V. Statutory and Executive Order Reviews
Under Executive Order 12866 (58 FR 51735, October 4, 1993), this
proposed action is not a ``significant regulatory action'' and
therefore is not subject to review by the Office of Management and
Budget. For this reason, this action is also not subject to Executive
Order 13211, ``Actions Concerning Regulations That Significantly Affect
Energy Supply, Distribution, or Use'' (66 FR 28355, May 22, 2001). This
proposed action merely proposes to approve state law as meeting Federal
requirements and imposes no additional requirements beyond those
imposed by state law. Accordingly, the Administrator certifies that
this proposed rule will not have a significant economic impact on a
substantial number of small entities under the Regulatory Flexibility
Act (5 U.S.C. 601 et seq.). Because this rule proposes to approve pre-
existing requirements under state law and does not impose any
additional enforceable duty beyond that required by state law, it does
not contain any unfunded mandate or significantly or uniquely affect
small governments, as described in the Unfunded Mandates Reform Act of
1995 (Pub. L. 104-4).
This proposed rule also does not have tribal implications because
it will not have a substantial direct effect on one or more Indian
tribes, on the relationship between the Federal Government and Indian
tribes, or on the distribution of power and responsibilities between
the Federal Government and Indian tribes, as specified by Executive
Order 13175 (65 FR 67249, November 9, 2000). This action also does not
have Federalism implications because it does not have substantial
direct effects on the states, on the relationship between the national
government and the states, or on the distribution of power and
responsibilities among the various levels of government, as specified
in Executive Order 13132 (64 FR 43255, August 10, 1999). This action
merely proposes to approve state rules implementing a Federal standard,
and does not alter the relationship or the distribution of power and
responsibilities established in the CAA. This proposed rule also is not
subject to Executive Order 13045 ``Protection of Children from
Environmental Health Risks and Safety Risks'' (62 FR 19885, April 23,
1997), because it is not economically significant.

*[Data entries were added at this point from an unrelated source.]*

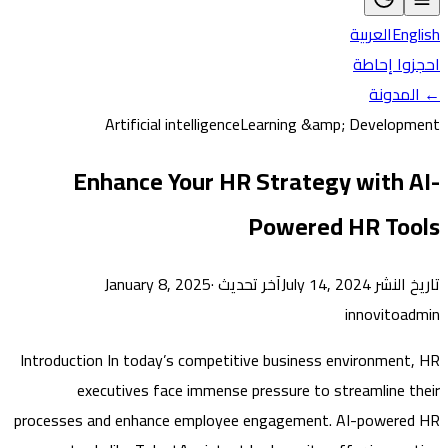
العربية
En
احجزوا 
← ال
Artificial intelligence
Learning &amp; Develo
Enhance Your HR Strategy with 
Powered HR To
·
آخر تحديث January 8, 2025
تاريخ النشر J
innovito
Introduction In today’s competitive business environmen
executives face immense pressure to streamline 
processes and enhance employee engagement. AI-power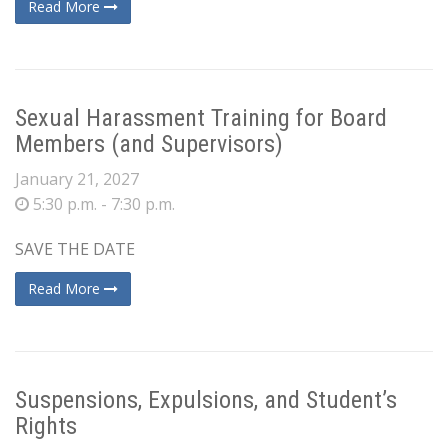
Read More
Sexual Harassment Training for Board
Members (and Supervisors)
January 21, 2027
5:30 p.m. - 7:30 p.m.
SAVE THE DATE
Read More
Suspensions, Expulsions, and Student’s
Rights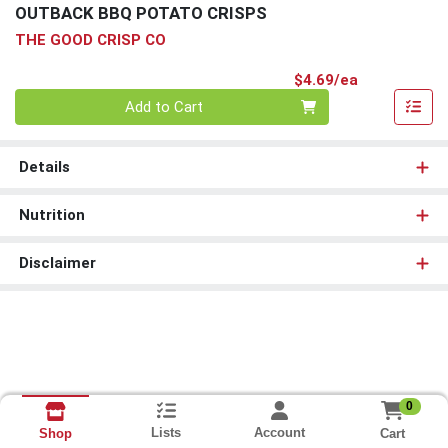
OUTBACK BBQ POTATO CRISPS
THE GOOD CRISP CO
Product Pri
$4.69/ea
Quantity 0
Add to Cart
Details
Nutrition
Disclaimer
0
Lists
Account
Cart
Shop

In reviewing SIP submissions, EPA's role is to approve state
choices, provided that they meet the criteria of the CAA. In this
context, in the absence of a prior existing requirement for the State
to use voluntary consensus standards (VCS), EPA has no authority to
disapprove a SIP submission for failure to use VCS. It would thus be
inconsistent with applicable law for EPA, when it reviews a SIP
submission, to use VCS in place of a SIP submission that otherwise
satisfies the provisions of the CAA. Thus, the requirements of section
12(d) of the National Technology Transfer and Advancement Act of 1995
(15 U.S.C. 272 note) do not apply. This proposed rule does not impose
an information collection burden under the provisions of the Paperwork
Reduction Act of 1995 (44 U.S.C. 3501 et seq.).

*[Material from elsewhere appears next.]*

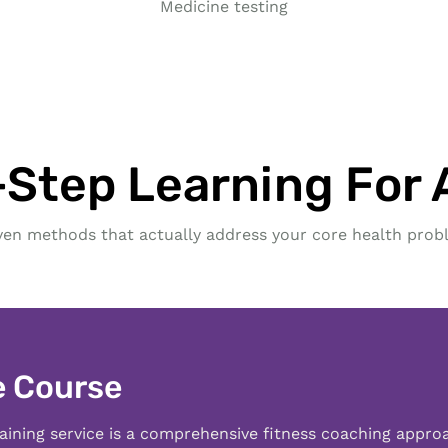
Medicine testing
Step Learning For A
ven methods that actually address your core health prob
e Course
aining service is a comprehensive fitness coaching appro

List of Subjects in 40 CFR Part 52
Environmental protection, Air pollution control, Carbon monoxide,
Intergovernmental relations, Lead, Nitrogen dioxide, Ozone, Particulate
matter, Reporting and recordkeeping requirements, Sulphur oxides,
Volatile organic compounds.
Authority: 42 U.S.C. 7401 et seq.
Dated: January 10, 2008.
Russell L. Wright, Jr.,
Acting Regional Administrator, Region 4.